__DESCRIPTION OF THE TASK__.
List every treatment Tiger Woods names for his elbow in the interview transcript below.
───── TEXT SECTION
AT&T National interview: Tiger Woodstext sizeJune 26, 2013
MORE INTERVIEWS: AT&T National transcript archive
THE MODERATOR: I'd like to welcome Tiger Woods. Tiger, you're not able to play this week at the AT&T National, but it still means a lot to you and your Foundation. If you kind of want to open with some comments on that, and we'll have a few questions.
TIGER WOODS: Obviously, it's disappointing not to play in my own event. This tournament means so much to us at the Foundation and what we're able to do. We've raised $15 million for the D.C. area with two learning centers here. We have 25 Earl Wood scholars that are from here. To us, it's a very important week. As I said, it's disappointing not being able to play.
On top of that, I am ‑‑ or was defending. Looks like the golf course is in fantastic shape. It's green. It's lush. It's thick. Temperature's up. It's going to present a hell of a test for the guys. I'll be watching.
THE MODERATOR: Questions.
Q. Tiger, with the elbow this week, how much of it is actually a physical hindrance for you, and how much is just an attempt to rest up for the British?
TIGER WOODS: It's both. It's both. I pushed it pretty good at the Open to play it and to play through it. Made it worse by hitting the ball out of the rough and eventually got to a point where I wasn't able to play here.
I listened to my docs and not touching a club. We're treating it, and eventually I'll start the strengthening process of it. Then start hitting balls to get up to speed for the British.
Q. How confident are you you'll be 100 percent by Muirfield?
TIGER WOODS: 100 percent?
Q. Pick a number.
TIGER WOODS: How about GED, good enough.
Q. What is kind of the status of it? What's the process in terms of treatment?
TIGER WOODS: It's STEM and ultrasound, ice, soft tissue, and anti‑inflams to try to get it down. Eventually, as I said, I'll start the strengthening process here. Hopefully, that will be sooner than later, and then start hitting balls.
──────────
───── PROVIDED RECORDS
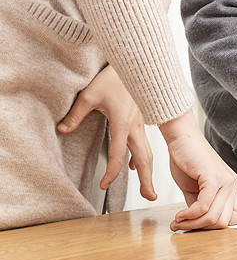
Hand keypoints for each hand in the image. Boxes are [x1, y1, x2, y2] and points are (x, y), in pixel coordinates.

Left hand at [57, 64, 155, 200]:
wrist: (133, 63)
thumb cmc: (112, 77)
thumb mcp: (89, 95)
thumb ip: (76, 115)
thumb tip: (62, 129)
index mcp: (124, 123)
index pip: (118, 155)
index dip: (111, 173)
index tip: (102, 184)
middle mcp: (137, 126)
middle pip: (144, 158)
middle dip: (147, 178)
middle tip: (150, 197)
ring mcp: (141, 122)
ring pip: (148, 151)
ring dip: (147, 170)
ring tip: (148, 188)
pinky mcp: (141, 119)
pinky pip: (144, 142)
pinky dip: (141, 156)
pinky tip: (133, 164)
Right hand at [159, 111, 236, 230]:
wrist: (181, 139)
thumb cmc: (186, 161)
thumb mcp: (194, 190)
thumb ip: (199, 207)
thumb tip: (196, 225)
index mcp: (231, 188)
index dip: (217, 227)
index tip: (196, 225)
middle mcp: (233, 184)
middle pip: (223, 222)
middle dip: (200, 228)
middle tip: (181, 225)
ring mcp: (226, 180)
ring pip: (213, 217)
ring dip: (192, 224)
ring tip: (177, 221)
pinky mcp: (214, 177)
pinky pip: (204, 206)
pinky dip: (189, 215)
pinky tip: (178, 215)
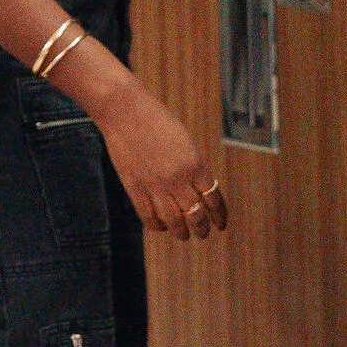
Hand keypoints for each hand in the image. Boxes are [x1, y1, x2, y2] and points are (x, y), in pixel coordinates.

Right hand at [93, 84, 228, 240]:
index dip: (219, 214)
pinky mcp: (135, 189)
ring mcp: (155, 187)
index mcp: (195, 164)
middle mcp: (178, 180)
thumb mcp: (185, 140)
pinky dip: (157, 226)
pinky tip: (161, 226)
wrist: (125, 111)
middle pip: (196, 215)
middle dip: (202, 228)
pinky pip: (149, 217)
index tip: (220, 223)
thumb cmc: (156, 119)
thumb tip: (197, 188)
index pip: (213, 198)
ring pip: (174, 222)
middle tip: (203, 233)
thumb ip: (193, 165)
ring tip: (184, 235)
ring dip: (182, 232)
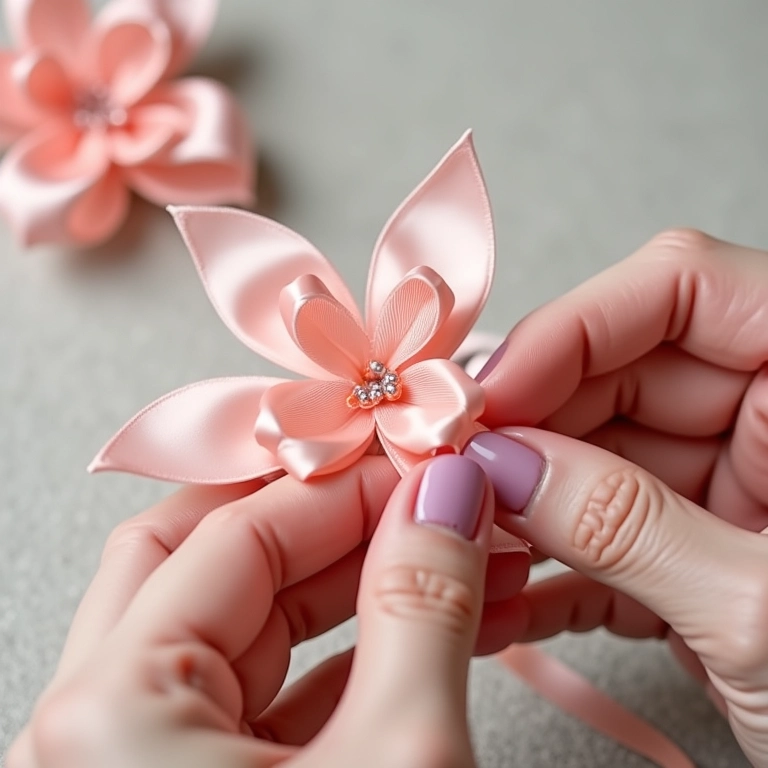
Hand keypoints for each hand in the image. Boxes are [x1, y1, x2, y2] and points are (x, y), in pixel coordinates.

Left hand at [7, 455, 512, 767]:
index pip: (235, 534)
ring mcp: (136, 764)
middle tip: (421, 494)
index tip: (429, 461)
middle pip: (210, 562)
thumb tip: (454, 489)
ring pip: (240, 627)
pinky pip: (261, 693)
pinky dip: (343, 655)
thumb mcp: (402, 761)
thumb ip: (424, 605)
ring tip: (444, 554)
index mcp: (110, 715)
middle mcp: (95, 733)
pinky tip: (420, 626)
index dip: (348, 487)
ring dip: (349, 585)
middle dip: (332, 520)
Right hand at [467, 229, 767, 764]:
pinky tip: (506, 604)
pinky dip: (552, 571)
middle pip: (619, 375)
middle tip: (454, 475)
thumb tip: (502, 468)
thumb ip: (629, 527)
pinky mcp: (696, 558)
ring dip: (526, 507)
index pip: (682, 287)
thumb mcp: (763, 614)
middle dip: (529, 427)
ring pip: (597, 459)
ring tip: (467, 545)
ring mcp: (729, 491)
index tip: (492, 394)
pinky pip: (608, 536)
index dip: (576, 326)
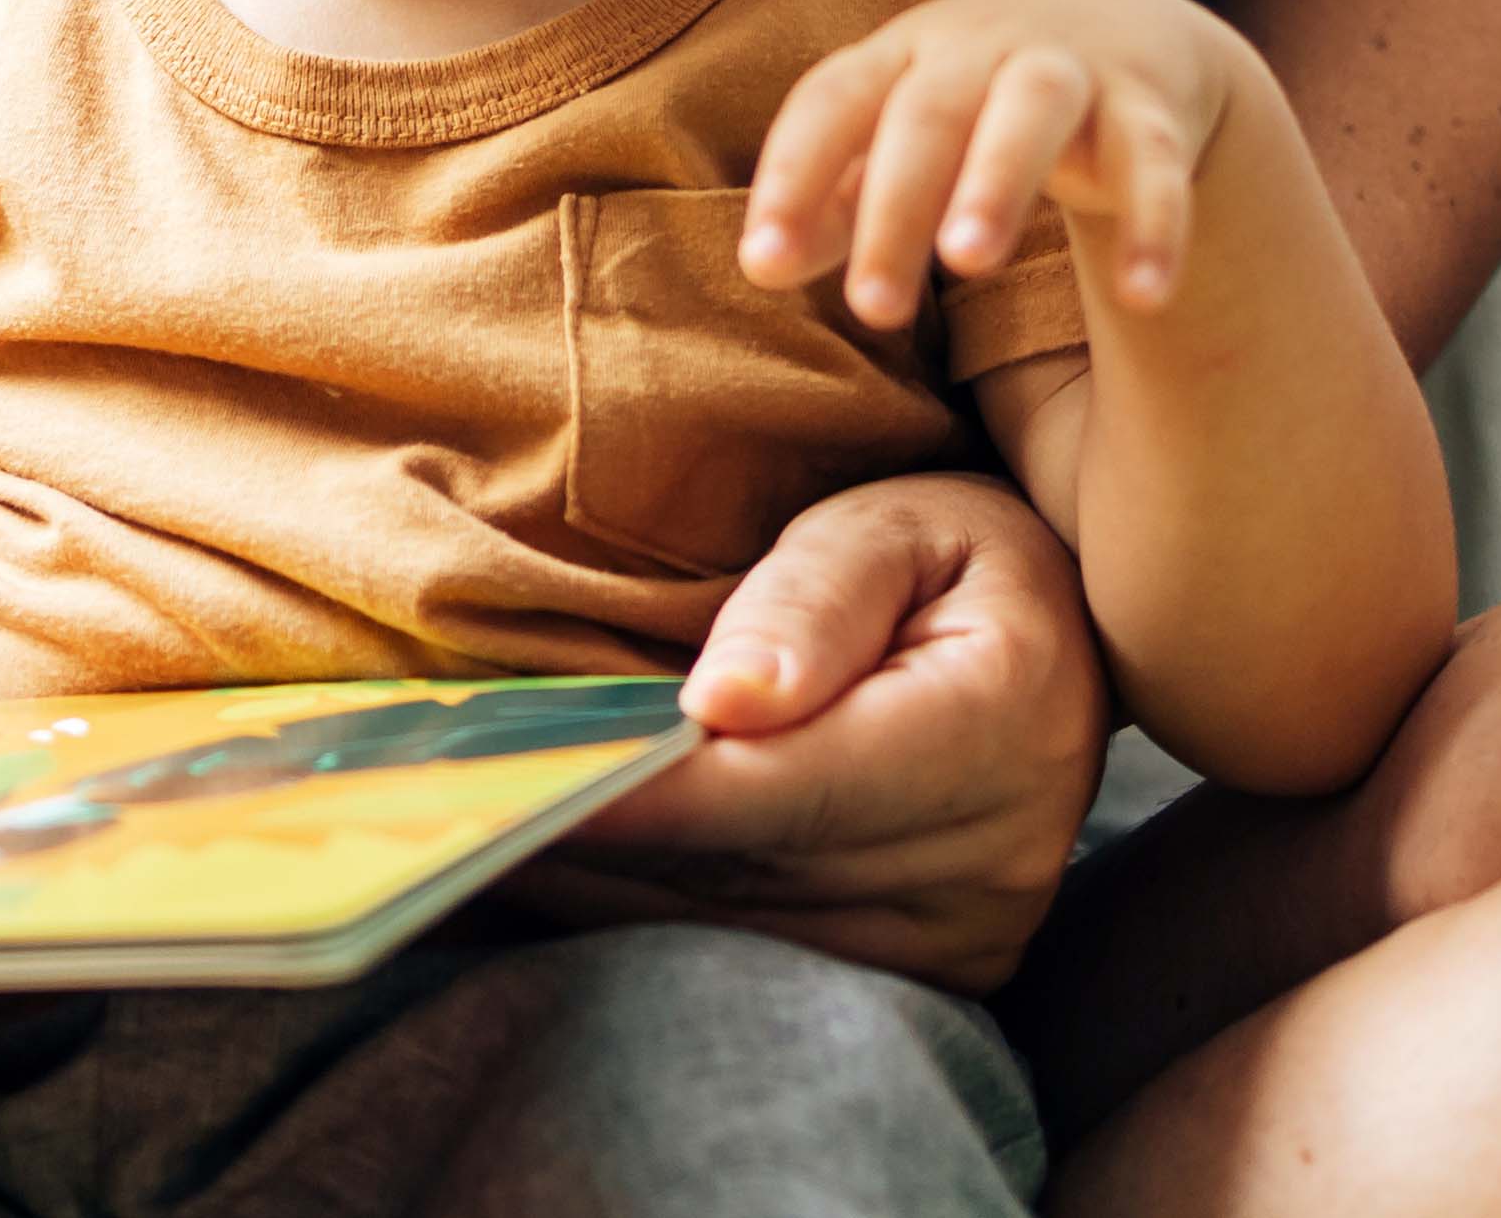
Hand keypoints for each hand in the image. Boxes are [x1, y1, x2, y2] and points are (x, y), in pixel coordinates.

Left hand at [504, 470, 1109, 994]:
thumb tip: (726, 700)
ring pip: (738, 936)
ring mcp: (964, 939)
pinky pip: (760, 965)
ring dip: (602, 898)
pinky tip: (551, 884)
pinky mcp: (930, 978)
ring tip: (467, 848)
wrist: (1063, 643)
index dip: (638, 795)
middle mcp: (991, 859)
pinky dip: (653, 924)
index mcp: (1000, 723)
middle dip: (589, 846)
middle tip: (438, 820)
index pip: (779, 784)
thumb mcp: (896, 522)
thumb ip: (813, 597)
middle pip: (745, 874)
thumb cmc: (956, 553)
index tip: (510, 789)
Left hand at [741, 0, 1255, 331]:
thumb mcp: (898, 132)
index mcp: (902, 53)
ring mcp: (1069, 68)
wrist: (1121, 27)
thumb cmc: (973, 99)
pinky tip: (1143, 296)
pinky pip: (1153, 161)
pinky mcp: (1150, 105)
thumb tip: (763, 269)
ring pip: (1032, 109)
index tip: (763, 266)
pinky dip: (1153, 223)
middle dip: (898, 203)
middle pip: (929, 113)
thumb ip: (834, 198)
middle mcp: (980, 47)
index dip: (794, 175)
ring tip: (970, 263)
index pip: (833, 101)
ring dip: (998, 178)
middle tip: (874, 310)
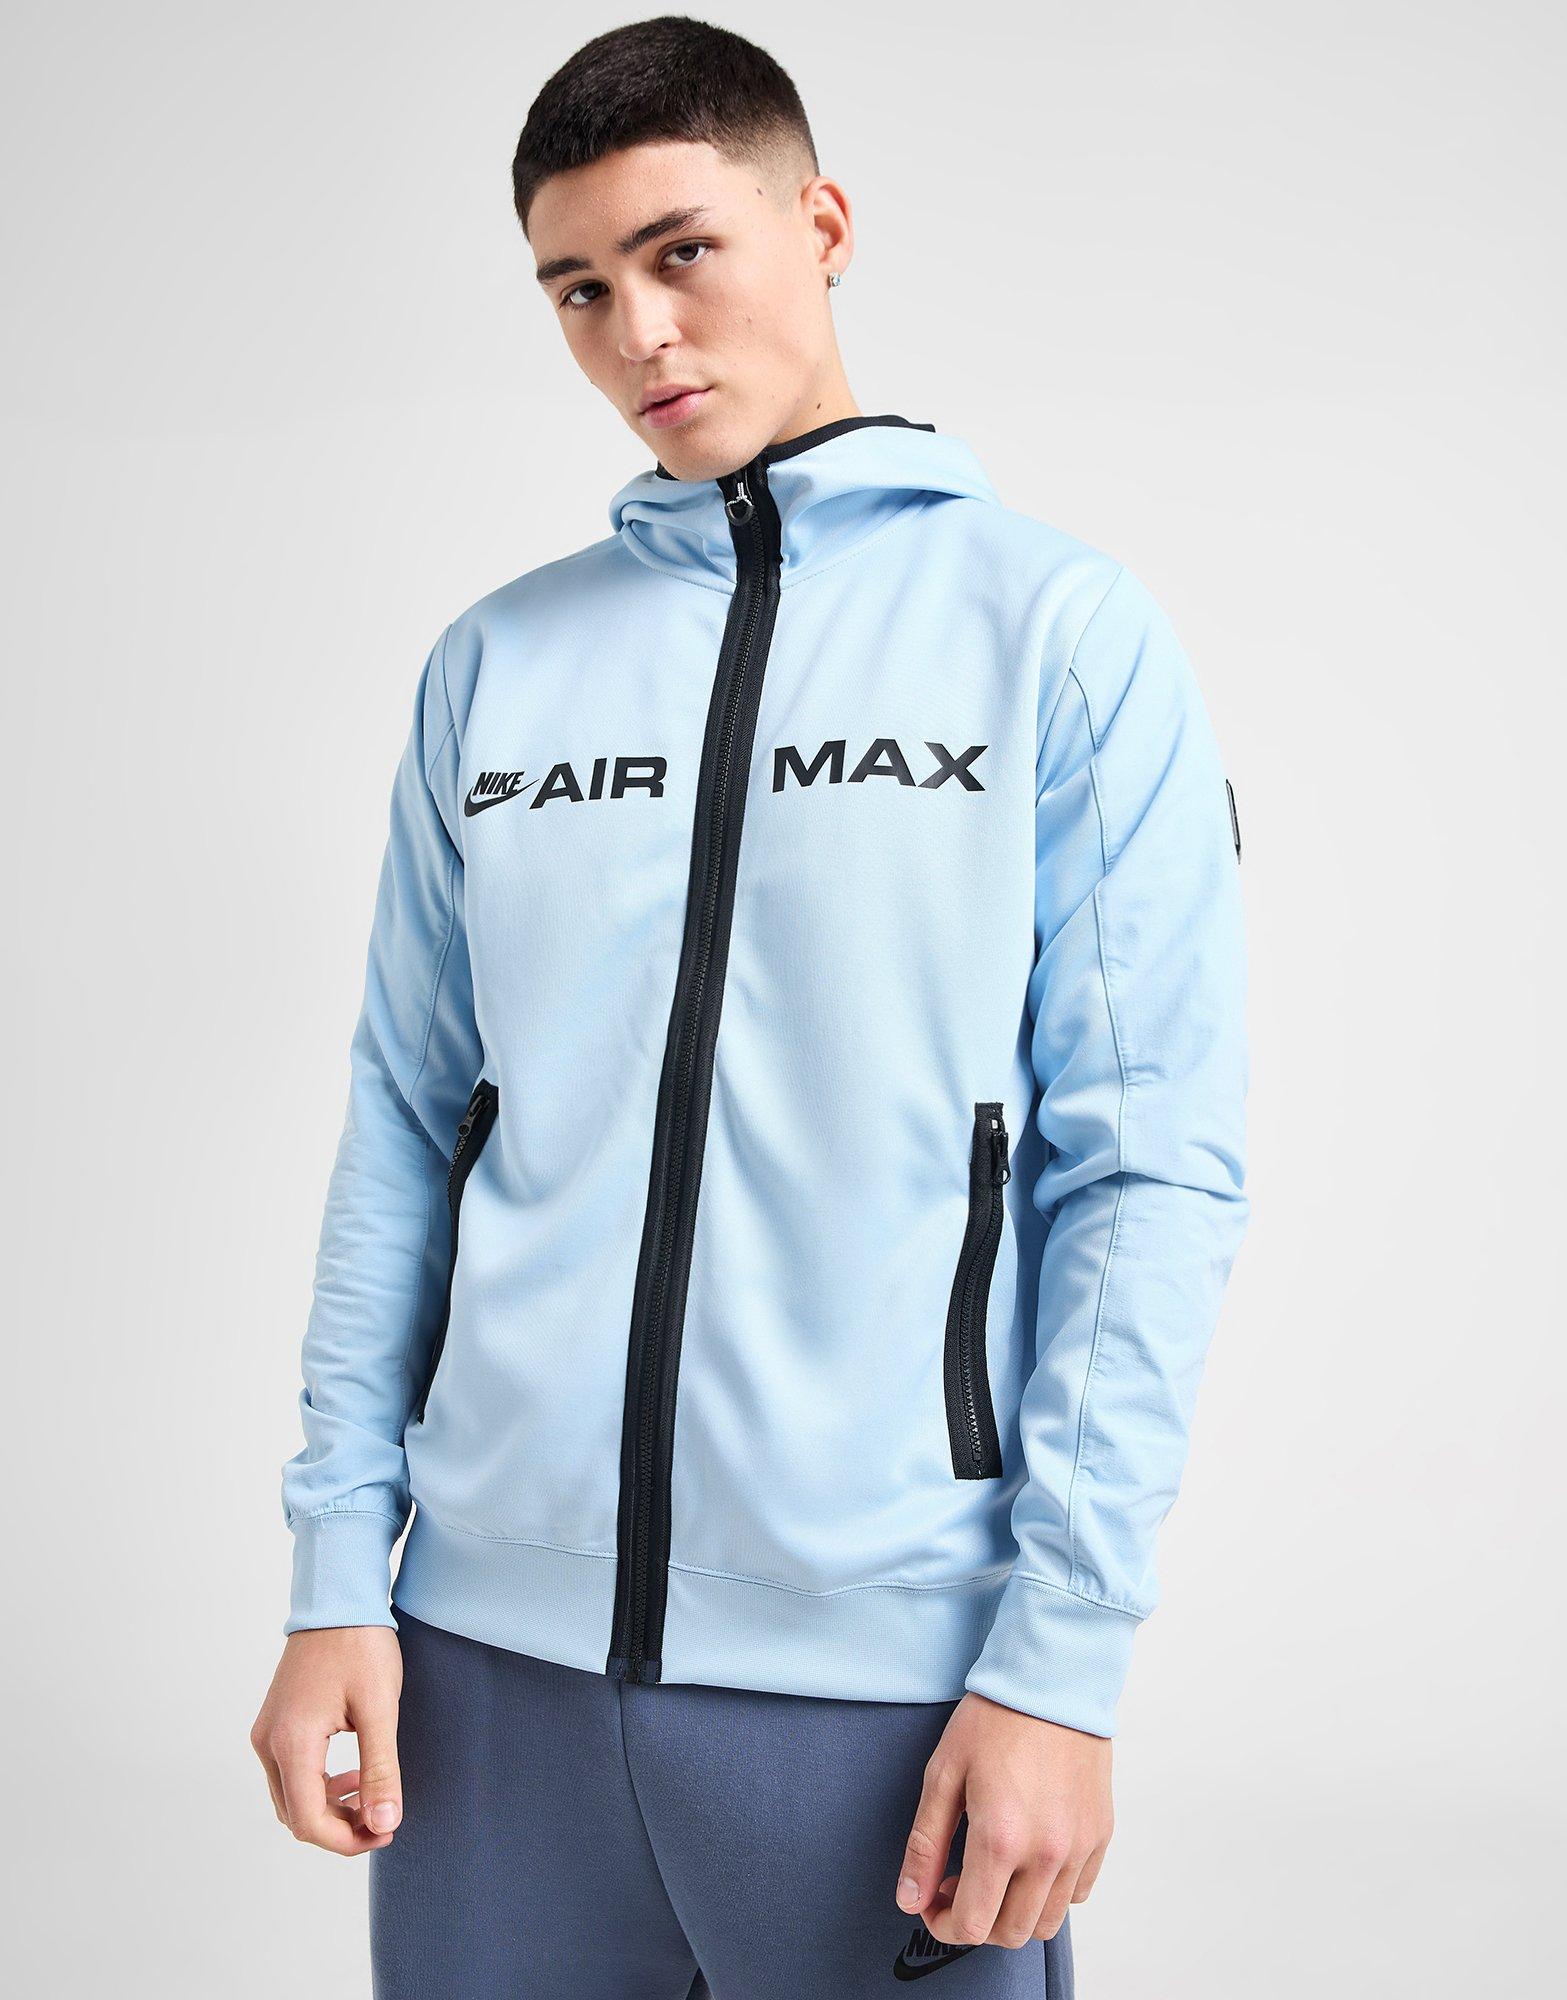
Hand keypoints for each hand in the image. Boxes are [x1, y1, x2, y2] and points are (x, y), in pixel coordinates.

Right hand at [250, 1626, 403, 1854]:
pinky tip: (352, 1774)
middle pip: (296, 1814)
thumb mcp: (380, 1708)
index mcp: (291, 1742)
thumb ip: (381, 1770)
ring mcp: (267, 1732)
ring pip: (291, 1797)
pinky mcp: (274, 1723)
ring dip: (329, 1808)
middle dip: (339, 1828)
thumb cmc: (360, 1645)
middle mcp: (267, 1742)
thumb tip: (384, 1822)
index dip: (346, 1840)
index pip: (308, 1821)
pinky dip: (318, 1785)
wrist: (337, 1598)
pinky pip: (290, 1773)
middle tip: (383, 1818)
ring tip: (371, 1795)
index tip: (385, 1830)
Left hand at [894, 1691, 1112, 1947]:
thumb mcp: (944, 1774)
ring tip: (994, 1873)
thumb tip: (910, 1899)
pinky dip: (1051, 1892)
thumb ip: (925, 1844)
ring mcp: (1078, 1847)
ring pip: (1047, 1922)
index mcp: (1000, 1840)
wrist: (1052, 1679)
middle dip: (976, 1923)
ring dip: (1014, 1913)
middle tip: (957, 1884)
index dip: (942, 1924)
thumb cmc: (994, 1718)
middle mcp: (1046, 1854)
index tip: (932, 1902)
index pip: (971, 1926)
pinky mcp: (1100, 1834)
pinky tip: (1029, 1858)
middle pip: (1010, 1933)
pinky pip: (1078, 1893)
──────────
__ANSWER AREA__.
STEM, ultrasound, ice, soft tissue, anti-inflams